The guide, entitled, ‘Resolving Land Conflict in Acholiland: A Guide for Community Based Stakeholders,’ and several accompanying materials including a poster on land conflict referrals and a brochure on land conflict mediation were launched publicly today. These resources seek to assist communities, and both formal and informal structures in clarifying and educating others about the land conflict mitigation process, the roles and procedures of the various structures mandated handle land conflicts, and land laws and rights in Acholiland. The reference and training tools available in both Luo and English makes the information easily accessible to those at the grassroot level.
The war between the Lord’s Resistance Army (LRA) and the Government of Uganda (GoU) resulted in over 90% of Acholi people being denied access to their ancestral land and displaced in camps. They are now returning and resettling either in their original land or in transit camps closer to their land of origin. However land conflict during the return and resettlement phase has threatened the fragile peace now enjoyed by the general population. With the many exacerbating factors including weak institutions, corruption, poverty and land greed, and misinterpretation of customary land laws, this new land conflict mitigation tool is being launched at a critical time giving it great potential to have a significant impact.
This guide is the result of the lessons learned during ARLPI’s longstanding direct involvement in land conflict mitigation. It was completed though an extensive process of consultation and collaboration with the many institutions and individuals involved in land conflict resolution as well as grassroot community members. The guide will be distributed among keys stakeholders including Area Land Committee, LC II and Sub-County Courts, cultural and religious leaders, the police, peace committees, the district land offices and other civil society organizations.
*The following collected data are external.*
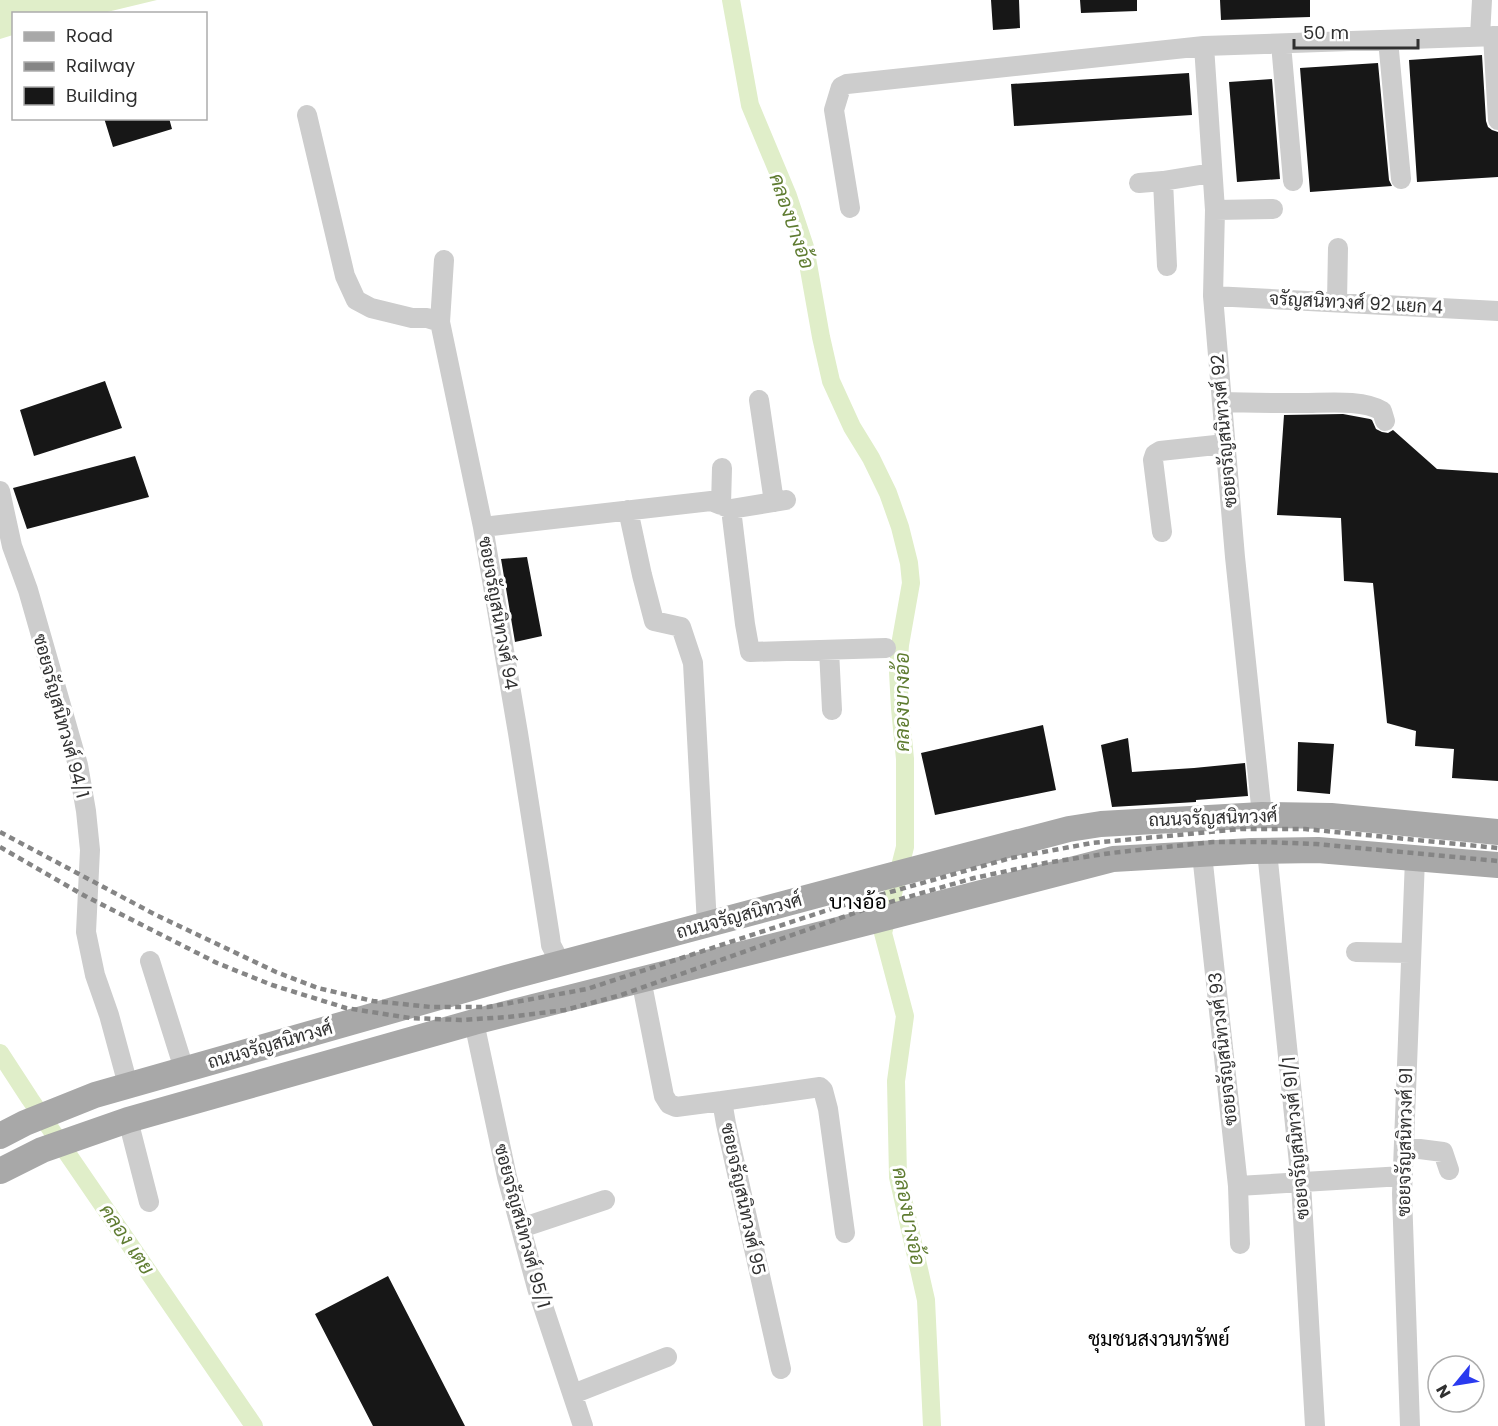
<svg xmlns="http://www.w3.org/2000/svg" width="1498" height="1426" font-family="Poppins,Sarabun,sans-serif">
  <style>
    .water { fill: #e0eec9 }
    .lines { fill: none; stroke-linecap: round; stroke-linejoin: round }
    .canal { stroke: #e0eec9; stroke-width: 18 }
    .building { fill: #171717 }
    .minor { stroke: #cdcdcd; stroke-width: 20 }
    .major { stroke: #a8a8a8; stroke-width: 26 }
    .rail { stroke: #858585; stroke-width: 4.5; stroke-dasharray: 6 4.5; stroke-linecap: butt }
    .labels { text-anchor: middle; stroke-width: 6; stroke-linejoin: round; paint-order: stroke }
    .street-label { font-size: 18px; fill: #303030; stroke: #fff }
    .water-label { font-size: 20px; font-style: italic; fill: #5f7c31; stroke: #fff }
    .neighbourhood-label { font-size: 20px; fill: #000; stroke: #fff }
    .quarter-label { font-size: 21px; fill: #000; stroke: #fff }
  </style>
  <rect width="100%" height="100%" fill="#fff"/>
  <path class="water" d="M0,0H157L103,13L14,14L13,35L0,39Z"/>
  <g class="lines">
    <path class="canal" d="M731,0L750,105L788,196L805,247L821,337L831,381L852,427L871,458L888,493L900,527L909,563L911,583L900,645L898,672L900,708L905,759V847L883,933L905,1016L896,1081L898,1177L926,1300L932,1426
      M0,1053L30,1099L254,1426"/>
  </g>
  <path class="building" d="M991,0H1019L1020,28L993,30Z
    M1080,0H1137V11L1081,13Z
    M1220,0H1310V17L1221,20Z
    M1482,55L1486,121L1488,127L1492,130L1498,132V177L1417,182L1409,60Z
    M1378,63L1389,180L1392,186L1310,192L1300,68Z
    M1189,73L1192,115L1014,126L1011,84Z
    M1272,79L1280,179L1237,182L1229,82Z
    M104,118H169L172,129L113,147Z
    M105,381L122,428L34,456L20,410Z
    M1343,414L1370,419L1372,420L1376,429L1382,432L1388,433L1393,430L1437,469L1498,473V781L1452,778L1454,749L1415,746L1416,731L1387,723L1373,583L1344,581L1341,518L1277,515L1284,415Z
    M135,456L149,497L27,529L13,488Z
    M527,557L542,636L515,642L501,559Z
    M1043,725L1056,790L935,815L921,753Z
    M1128,738L1132,772L1194,768L1245,763L1248,796L1196,800V802L1112,807L1101,745Z
    M1298,742L1334,744L1330,794L1297,791Z
    M388,1276L465,1426H373L315,1314Z"/>
  <g class="lines">
    <path class="minor" d="M1480,36L1482,0
      M1493,36L1498,120
      M1388,40L1401,179
      M1281,44L1293,181
      M1204,46L1215,210L1213,296L1235,557L1262,815
      M307,115L345,276L356,300L371,308L412,318H427L440,322
      M1163,181L1167,266
      M1139,183L1163,181L1212,173
      M850,208L834,110L841,87L847,84L1204,46L1498,36
      M1215,210L1273,209
      M444,260L440,322L483,527L518,733L550,937L551,945L561,964
      M1213,296L1498,311
      M1337,302L1338,248
      M759,400L774,502
      M1222,402C1249,403 1276,403 1303,403C1325,403 1363,399 1382,411L1385,421
      M0,491L12,546L28,590L78,765L86,811L90,850L86,932L95,975L109,1015L128,1085
      M721,505L722,468
      M731,509L745,624L750,652L886,648
      M628,510L642,575L654,621L681,627L693,663L707,925
      M483,527L711,501L731,509L786,500
      M1162,532L1153,460L1155,454L1160,451L1225,444
      M829,650L832,710
      M1267,851L1301,1183L1315,1426
      M1202,854L1238,1186L1240,1244
      M1356,952L1411,953
      M150,961L184,1069
      M641,979L664,1096L669,1104L676,1107L722,1101L726,1124L781,1369
      M474,1022L507,1177L537,1288L583,1426
      M722,1101L820,1087L823,1090L828,1109L845,1233
      M128,1120L149,1202
      M1404,1147L1443,1152L1449,1170
      M1238,1186L1403,1176
      M521,1228L605,1200
      M573,1394L667,1357
      M1410,1426L1402,1194L1415,859"/>
    <path class="major" d="M0,1136L25,1123L95,1095L506,978L881,878L1069,829L1101,824L1262,815L1331,816L1498,832
      M0,1171L42,1150L128,1120L474,1022L873,921L1113,859L1251,851L1318,850L1498,865"/>
    <path class="rail" d="M0,832L156,915L276,972L318,988L373,1001L431,1007H488L587,989L837,907L1011,858L1092,843L1241,829H1305L1498,848
      M0,847L85,896L217,963L272,985L346,1008L410,1018L461,1020L508,1017L565,1010L621,995L866,909L974,878L1045,863L1111,853L1213,842H1264L1316,844L1498,861"/>
  </g>
  <g class="labels">
    <g class="street-label">
      <text transform="translate(1356 303) rotate(3)" y="6">จรัญสนิทวงศ์ 92 แยก 4</text>
      <text transform="translate(1224 431) rotate(-95)" y="6">ซอยจรัญสนิทวงศ์ 92</text>
      <text transform="translate(498 613) rotate(80)" y="6">ซอยจรัญสนิทวงศ์ 94</text>
      <text transform="translate(61 716) rotate(75)" y="6">ซอยจรัญสนิทวงศ์ 94/1</text>
      <text transform="translate(1213 818) rotate(-2)" y="6">ถนนจรัญสนิทวงศ์</text>
      <text transform="translate(739 916) rotate(-15)" y="6">ถนนจรัญสนิทวงศ์</text>
      <text transform="translate(270 1045) rotate(-16)" y="6">ถนนจรัญสนิทวงศ์</text>
      <text transform="translate(1223 1049) rotate(-96)" y="6">ซอยจรัญสนิทวงศ์ 93</text>
      <text transform="translate(1296 1138) rotate(-95)" y="6">ซอยจรัญสนิทวงศ์ 91/1</text>
      <text transform="translate(1405 1142) rotate(-89)" y="6">ซอยจรัญสนิทวงศ์ 91</text>
      <text transform="translate(743 1199) rotate(78)" y="6">ซอยจรัญสนิทวงศ์ 95</text>
      <text transform="translate(522 1226) rotate(75)" y="6">ซอยจรัญสนิทวงศ์ 95/1</text>
    </g>
    <g class="water-label">
      <text transform="translate(792 221) rotate(71)" y="7">คลองบางอ้อ</text>
      <text transform="translate(902 702) rotate(-90)" y="7">คลองบางอ้อ</text>
      <text transform="translate(909 1216) rotate(79)" y="7">คลองบางอ้อ</text>
      <text transform="translate(127 1239) rotate(56)" y="7">คลอง เตย</text>
    </g>
    <g class="neighbourhood-label">
      <text x="1159" y="1346">ชุมชนสงวนทรัพย์</text>
    </g>
    <g class="quarter-label">
      <text x="858" y="909">บางอ้อ</text>
    </g>
  </g>
  <rect x="12" y="12" width="195" height="108" fill="#ffffff" stroke="#acacac" stroke-width="1.5"/>
  <rect x="24" y="32" width="30" height="9" fill="#a8a8a8" stroke="#acacac" stroke-width="1.5"/>
  <text x="66" y="42" font-size="18" fill="#303030">Road</text>
  <rect x="24" y="62" width="30" height="9" fill="#858585" stroke="#acacac" stroke-width="1.5"/>
  <text x="66" y="72" font-size="18" fill="#303030">Railway</text>
  <rect x="24" y="87" width="30" height="18" fill="#171717" stroke="#acacac" stroke-width="1.5"/>
  <text x="66" y="102" font-size="18" fill="#303030">Building</text>
  <g transform="translate(1456 1384) rotate(240)"><circle r="28" fill="#ffffff" stroke="#acacac" stroke-width="1.5"/>
  <path d="M0-4.5L10 22L0 15L-10 22Z" fill="#2a3aef"/>
  <text y="-9" font-size="16" font-weight="bold" text-anchor="middle" fill="#303030">N</text>
  </g>
  <path d="M1294 39v9h124v-9" fill="none" stroke="#303030" stroke-width="3"/>
  <text x="1303" y="39" font-size="18" fill="#303030" stroke="#ffffff" stroke-width="4.5" paint-order="stroke">50 m</text>
</svg>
The completion of these tools is one component of ARLPI’s Land Stakeholder Collaboration Project funded by USAID/SPRING. The project works to increase and support collaboration between stakeholder groups handling land matters at the Sub-County level. Other aspects of the project include the development of a multi-stakeholder land conflict referral system and the facilitation of dialogue meetings between stakeholders and the community.